Пустая - Яна Летт
За дверью стояла женщина, невысокая, полная, в накрахмаленном фартуке с оборками и кружевном чепце. Маленькие темные глаза за очками с подозрением уставились на нас – особенно задержавшись на мне.
Но держалась эта женщина с безукоризненной вежливостью.
– Добрый день. Что вам угодно?
– Мы пришли к Джоновану Вайсу, – сказала я, и женщина нахмурилась.
– Могу я узнать цель вашего визита? Господин давно не принимал гостей. – Женщина, видимо экономка, колебалась – но и настроена враждебно не была. Во всяком случае, пока что. – Меня никто не предупреждал о вашем появлении.
– Если господин Вайс не захочет нас принимать, мы уйдем, – тихо сказала Прют. – Но у нас личный разговор к нему. Мы из студенческого исторического братства. Собираем свидетельства о битве при Мюлле, в которой принимал участие господин Вайс. Адрес господина Вайса нам дали в обществе ветеранов… под большим секретом. Простите нас за вторжение. Мы знаем, что господин Вайс выбрал уединенную жизнь – как и многие другие его соратники. Но мы уже были в нескольких домах, и везде нас принимали охотно. Разумеется, если вам нужны университетские бумаги или особое разрешение…
Я и не думала, что Прют умеет лгать так гладко и уверенно – куда там Сороке.
– Дело здесь не в бумагах, барышня. – Кажется, учтивый тон Прют стал еще одним очком в нашу пользу. – Просто я не думаю, что кому-то, вам или господину, эта встреча принесет пользу. – Она все еще колебалась. – Мы редко принимаем гостей.
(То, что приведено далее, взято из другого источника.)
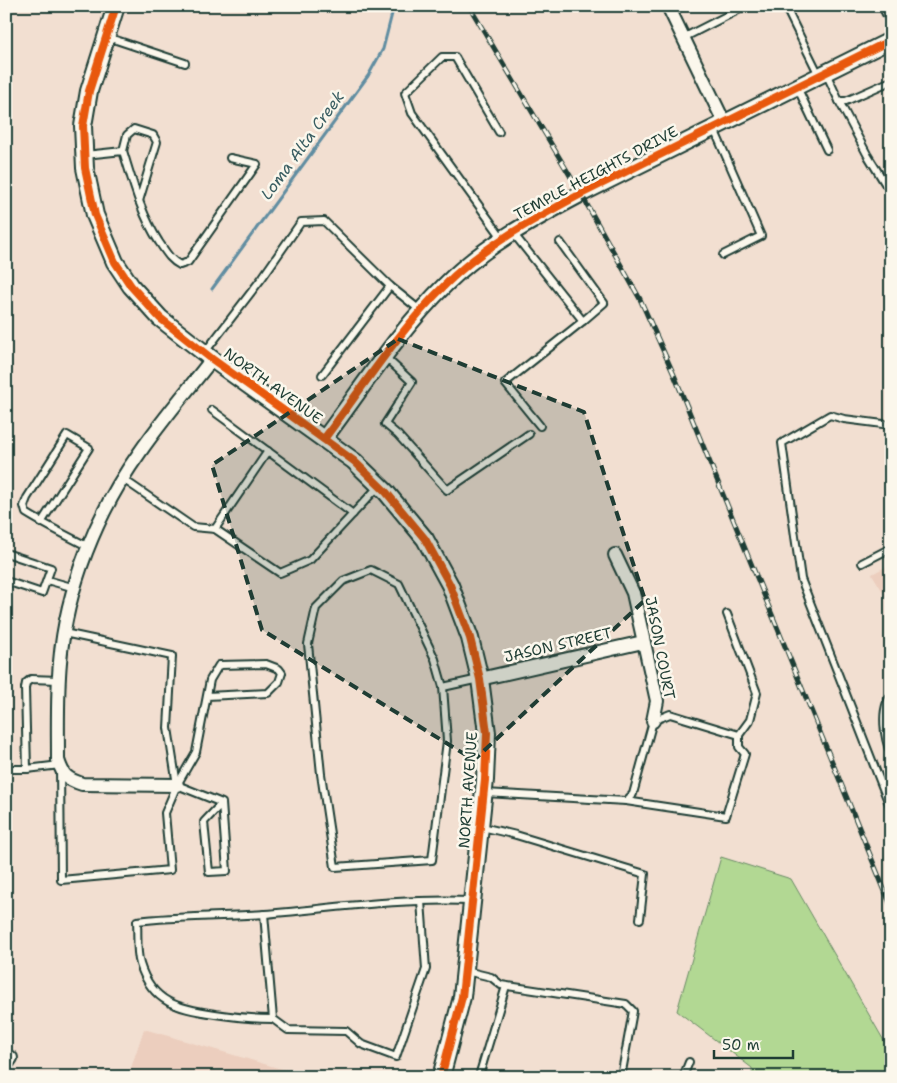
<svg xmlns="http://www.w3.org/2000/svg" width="897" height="1083" viewBox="0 0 897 1083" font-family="'Shantell Sans',sans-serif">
  <rect width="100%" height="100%" fill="#f2dfd1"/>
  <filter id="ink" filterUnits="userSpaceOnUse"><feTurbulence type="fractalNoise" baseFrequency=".02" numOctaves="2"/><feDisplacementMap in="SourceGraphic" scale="10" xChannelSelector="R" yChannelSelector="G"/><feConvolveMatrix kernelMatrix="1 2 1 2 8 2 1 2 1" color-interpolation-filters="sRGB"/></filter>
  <g filter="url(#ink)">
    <!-- built -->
    <g fill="#eccebe">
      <polygon points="891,564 891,605 872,574"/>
      <polygon points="144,1029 309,1077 128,1077"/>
    </g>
    <!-- green -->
    <polygon fill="#b2d893" stroke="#688a64" points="721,857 791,879 891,1053 891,1077 752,1077 752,1068 677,1011"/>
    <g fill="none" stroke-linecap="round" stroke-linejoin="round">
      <!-- stream -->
      <polyline stroke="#608da1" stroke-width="3" points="212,289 368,76 383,49 394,6"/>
      <!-- service casing -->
      <g stroke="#1f3d34" stroke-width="10">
        <g id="service">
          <polyline points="785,6 819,75"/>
          <polyline points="884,10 891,24"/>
          <polyline points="107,37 185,63"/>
          <polyline points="683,38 746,6"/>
          <polyline points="826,73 839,101 846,101 891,81"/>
          <polyline points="797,87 827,150"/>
          <polyline points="839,101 868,156 886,185"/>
          <polyline points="714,129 761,236 723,255"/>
          <polyline points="499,132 455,57 442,57 405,93 412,113 503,239"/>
          <polyline points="123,151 127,135 134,129 153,135 157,142 139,201"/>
          <path d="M85 155 123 151C133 183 141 214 159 242 166 252 170 260 180 265L188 262 257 164 230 158"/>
          <polyline points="513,233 583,321 604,303 560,242"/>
          <polyline points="205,352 262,278 301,222 324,221 390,286 421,311"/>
          <polyline points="385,357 412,382 385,424 398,435 447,490 529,434"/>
          <polyline points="322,375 390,286"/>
          <polyline points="212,410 353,514"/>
          <polyline points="891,425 844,419 830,415 782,443 801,579 891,809"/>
          <polyline points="540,426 505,383 583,321"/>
          <polyline points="123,479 193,527 215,529 280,573 310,560 378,487"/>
          <path d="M41 523 89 448 67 435 27 498 24 506 26 513C47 526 67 536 89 547"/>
          <polyline points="215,529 268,451"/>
          <polyline points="6,553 51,568 42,593 6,581"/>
          <polyline points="862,563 891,548"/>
          <polyline points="47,580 75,588"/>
          <polyline points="64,633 172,656 168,728 177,785"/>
          <polyline points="59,680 31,679 26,683 25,688 27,769 60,765 61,880 170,870 165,813 177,785 196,752 210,680 219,665 266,664 279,669 282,673 279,682 268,693 207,696"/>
          <polyline points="443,687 435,659 399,584 371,570 343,581 316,608 308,644 321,774 335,867 432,860 447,741 443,687 479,679"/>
          <path d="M891 696C880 708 884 740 891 753"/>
          <polyline points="6,769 27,769"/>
          <polyline points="177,785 222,803 227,871 209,872 204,822 222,803"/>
          <polyline points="485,793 626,801 633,794 653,721 670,714 739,735"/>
          <polyline points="626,801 726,816 745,754 739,747 739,735 750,720 757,693 727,614"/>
          <polyline points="482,827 516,835 645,874 640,919"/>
          <polyline points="264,914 273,1019 288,1030 346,1031 361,1044 396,1057 426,969 421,901"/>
          <polyline points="466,971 491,977 501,985 626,1004 633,1011 621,1077"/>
          <path d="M273 1019C253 1019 235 1017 215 1014 179 1009 152 1003 140 964 136 951 138 935 137 921 180 916 223 917 266 914 334 908 403 898 471 901"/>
          <polyline points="479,1076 506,986"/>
          <polyline points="683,1077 689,1062"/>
        </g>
      </g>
      <!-- minor casing -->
      <g stroke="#1f3d34" stroke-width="16">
        <g id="minor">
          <polyline points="668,6 724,122"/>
          <polyline points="615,555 633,593 657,701 653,721"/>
          <polyline points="480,679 643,642"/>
          <path d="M177 785 82 784C67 779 63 776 58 760 58 728 57 695 60 662 66 589 97 512 140 452 162 420 188 390 212 359"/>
          <polyline points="6,1065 11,1058"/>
        </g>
      </g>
      <!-- tertiary casing -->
      <g stroke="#1f3d34" stroke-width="19">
        <path id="tertiary" d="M324 439C363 387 399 330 446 284 484 246 534 219 581 194L891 40"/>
      </g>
      <!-- secondary casing -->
      <g stroke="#1f3d34" stroke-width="20">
        <polyline id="secondary" points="116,6 89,91 83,126 85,168 95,215 115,262 131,286 160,318 212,359 354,461 386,492 425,539 450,585 470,638 480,679 487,733 485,780 462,997 441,1077"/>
      </g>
      <!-- service -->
      <use href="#service" stroke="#fbf7ec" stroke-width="6"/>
      <!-- minor -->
      <use href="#minor" stroke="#fbf7ec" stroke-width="12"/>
      <!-- tertiary -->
      <use href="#tertiary" stroke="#fbf7ec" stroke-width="15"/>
      <!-- secondary -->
      <use href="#secondary" stroke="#fbf7ec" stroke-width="16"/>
      <!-- rail casing -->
      <g stroke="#1f3d34" stroke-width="5">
        <polyline id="rail" points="469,6 581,194 640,299 675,377 891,906"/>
      </g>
      <!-- rail -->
      <use href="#rail" stroke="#fbf7ec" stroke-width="3" stroke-dasharray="9" stroke-linecap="butt"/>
      <!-- cycleway casing -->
      <g stroke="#fbf7ec" stroke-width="11">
        <g id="cycleway">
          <polyline points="116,6 89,91 83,126 85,168 95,215 115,262 131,286 160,318 212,359 354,461 386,492 425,539 450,585 470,638 480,679 487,733 485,780 462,997 441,1077"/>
          <path d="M324 439C363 387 399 330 446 284 484 246 534 219 581 194L891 40"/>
        </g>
      </g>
      <!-- cycleway -->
      <use href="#cycleway" stroke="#e8590c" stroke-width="8"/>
    </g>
  </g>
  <!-- marked area -->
  <path fill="#1f3d34" fill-opacity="0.2" stroke="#1f3d34" stroke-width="4" stroke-dasharray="10 6" stroke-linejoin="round" d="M398 339 584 412 645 600 474 760 262 630 212 465Z"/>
  <g text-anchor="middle" stroke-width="5" stroke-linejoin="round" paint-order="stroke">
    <!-- street labels -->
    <g font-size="15" fill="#1f3d34" stroke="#fbf7ec">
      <text transform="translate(596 173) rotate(-28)" y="5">TEMPLE HEIGHTS DRIVE</text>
      <text transform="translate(273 386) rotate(36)" y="5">NORTH AVENUE</text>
      <text transform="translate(558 645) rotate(-13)" y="5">JASON STREET</text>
      <text transform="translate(660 648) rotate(79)" y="5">JASON COURT</text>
      <text transform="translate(468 790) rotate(-86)" y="5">NORTH AVENUE</text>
    </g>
    <!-- water labels -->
    <g font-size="16" font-style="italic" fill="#3a5e62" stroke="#fbf7ec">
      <text transform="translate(302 145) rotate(-54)" y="6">Loma Alta Creek</text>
    </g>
  </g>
  <!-- margin -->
  <rect width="897" height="1083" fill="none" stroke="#fbf7ec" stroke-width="25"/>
  <rect x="12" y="12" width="872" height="1058" fill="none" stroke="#1f3d34" stroke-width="2" filter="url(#ink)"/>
  <!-- scale -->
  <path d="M714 1050v8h79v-8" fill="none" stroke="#1f3d34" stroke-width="2.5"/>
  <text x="722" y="1050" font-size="15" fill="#1f3d34" stroke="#fbf7ec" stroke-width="4" paint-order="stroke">50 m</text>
</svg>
– Председатель общества ветеранов предположил, что господину Вайсу приятно будет поделиться бесценным опытом с молодым поколением. Но если нельзя, то, разумеется…
Женщина вздохнула и отошла в сторону, пропуская нас. Зашуршал накрахмаленный фартук.
– Ладно. Может, это его и развлечет. Многого не ждите. И, если господину ваше появление не понравится, сразу уйдете, понятно?
– Само собой, – быстро отозвалась Прют, – как вы скажете!
Вслед за женщиной мы прошли через темный коридор.
Дом Джонована Вайса был богатым, прохладным и пустым. Пустыми казались даже шкафы, набитые книгами, и натюрморты в пышных золоченых рамах. Книги были пыльными. На картины давно никто не смотрел с радостью или интересом – и они умерли, увяли в своих роскошных рамах, хотя нарисованные цветы и фрукты так и лопались от переполнявшей их жизни.
Одна из картин, висевшая в проходной комнате, обставленной особенно роскошно, видимо бывшей приемной, отличалась от остальных. На ней единственной был изображен человек. Девочка лет семи, одетая в розовое платье, расшитое оборками. Темные вьющиеся волосы перевязаны алой лентой, голубые глаза серьезно смотрят куда-то мимо художника. Видимо, она отнеслась к позированию как к ответственной задаче – если, конечно, портрет был написан с натуры. Игрушечная лошадка-каталка у атласной туфельки, обруч в левой руке – богатый, любимый ребенок. Рама, в которую была заключена героиня картины, была совсем недавно протерта от пыли – и на фоне прочих казалась сияюще-чистой.
Наши шаги гулко звучали в широком коридоре – особенно в сравнении с тем, как бесшумно двигалась ведущая нас женщина.
Я заметила, что подол ее юбки расшит вручную – узор, оберегающий от зла. Видимо, прежде чем стать экономкой в доме Вайса, она жила в небольшой деревне, где-нибудь, где суеверия имели куда большую силу, чем на светлых улицах Уондерсмина.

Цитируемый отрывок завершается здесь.